> **TASK DIRECTIONS**
Answer these from the pipelines article:
(a) Which Oil & Gas Journal special report does the article say contains pipeline construction details?
(b) About how much crude oil did the Keystone pipeline spill in November 2017, and in which state?
(c) What happened to Nebraska after it approved the modified route?

> **SELECTED EXTRACT**
Pipelines and humans

Feb. 5, 2018
Worldwide construction of hydrocarbon pipelines will be occurring at breakneck pace in 2018, led in large part by global demand for natural gas and the desire of producers in the US to meet as much of this demand as possible.

Worldwide construction of hydrocarbon pipelines will be occurring at breakneck pace in 2018, led in large part by global demand for natural gas and the desire of producers in the US to meet as much of this demand as possible. At the same time, crude produced in the US is poised to replace Russian-sourced barrels as the single largest supply of oil available. Details regarding the pipeline construction needed to meet these changing market dynamics are included in this issue as part of Oil & Gas Journal’s annual Worldwide Pipeline Construction special report (p. 72).

Getting US-produced gas to consuming centers in the country’s Northeast, however, continues to inspire both demand for new pipeline construction and opposition to the same. Much the same could be said for new crude oil pipelines regardless of where in the country they’re proposed to be built, opposition meeting each new proposal nearly as soon as it’s made.

Pipeline operators and contractors haven’t done themselves many favors lately regarding the bases for public concern. TransCanada Corp.’s Keystone pipeline in November 2017 spilled roughly 5,000 bbl of crude oil in South Dakota mere days before Nebraska officials were set to decide whether to approve new routing through the state for the pipeline’s Keystone XL expansion. Nebraska approved the modified route but was sued by property owners almost immediately after doing so.

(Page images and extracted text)

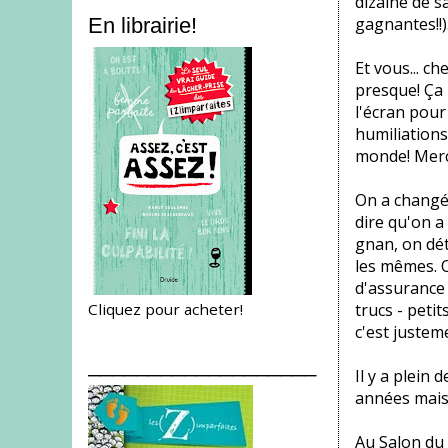
dizaine de s
gagnantes!!
En librairie!
Et vous... c
presque! Ça 
l'écran pour
humiliations.
monde! Merciii
On a changé
dire qu'on a
gnan, on dét
les mêmes. O
d'assurance 
Cliquez pour acheter!
trucs - petit
c'est justem
___________________
Il y a plein 
années mais 
Au Salon du 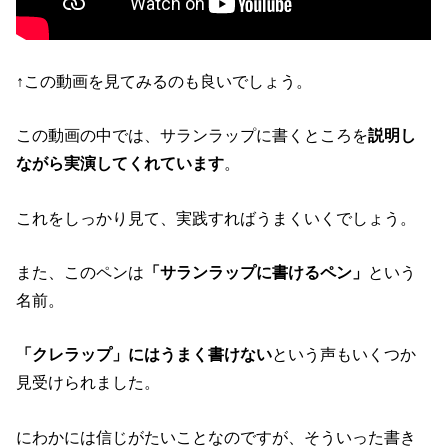
↑この動画を見てみるのも良いでしょう。
この動画の中では、サランラップに書くところを
説明し
ながら実演してくれています
。
これをしっかり見て、実践すればうまくいくでしょう。
また、このペンは
「サランラップに書けるペン」
という
名前。
「クレラップ」にはうまく書けない
という声もいくつか
見受けられました。
にわかには信じがたいことなのですが、そういった書き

> **WORKED SOLUTION**
(a) The annual Worldwide Pipeline Construction special report (p. 72).
(b) Roughly 5,000 bbl, in South Dakota.
(c) Property owners sued it almost immediately.